Robustifying Experimental Tracer Design for(13)C-Metabolic Flux Analysis

(13)C metabolic flux analysis (MFA) has become an indispensable tool to measure metabolic reaction rates (fluxes) in living organisms, having an increasingly diverse range of applications. Here, the choice of the(13)C labeled tracer composition makes the difference between an information-rich experiment and an experiment with only limited insights. To improve the chances for an informative labeling experiment, optimal experimental design approaches have been devised for(13)C-MFA, all relying on some a priori knowledge about the actual fluxes. If such prior knowledge is unavailable, e.g., for research organisms and producer strains, existing methods are left with a chicken-and-egg problem.
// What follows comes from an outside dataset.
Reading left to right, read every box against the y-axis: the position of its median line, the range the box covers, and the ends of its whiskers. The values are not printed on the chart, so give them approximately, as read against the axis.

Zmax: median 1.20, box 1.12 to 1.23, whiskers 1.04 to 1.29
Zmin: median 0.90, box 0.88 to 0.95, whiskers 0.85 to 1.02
In this work, we present a general computational method, termed robustified experimental design (R-ED), to guide the decision making about suitable tracer choices when prior knowledge about the fluxes is lacking. Instead of focusing on one mixture, optimal for specific flux values, we pursue a sampling based approach and introduce a new design criterion, which characterizes the extent to which mixtures are informative in view of all possible flux values. The R-ED workflow enables the exploration of suitable tracer mixtures and provides full flexibility to trade off information and cost metrics. The potential of the R-ED workflow is showcased by applying the approach to the industrially relevant antibiotic producer Streptomyces clavuligerus, where we suggest informative, yet economic labeling strategies.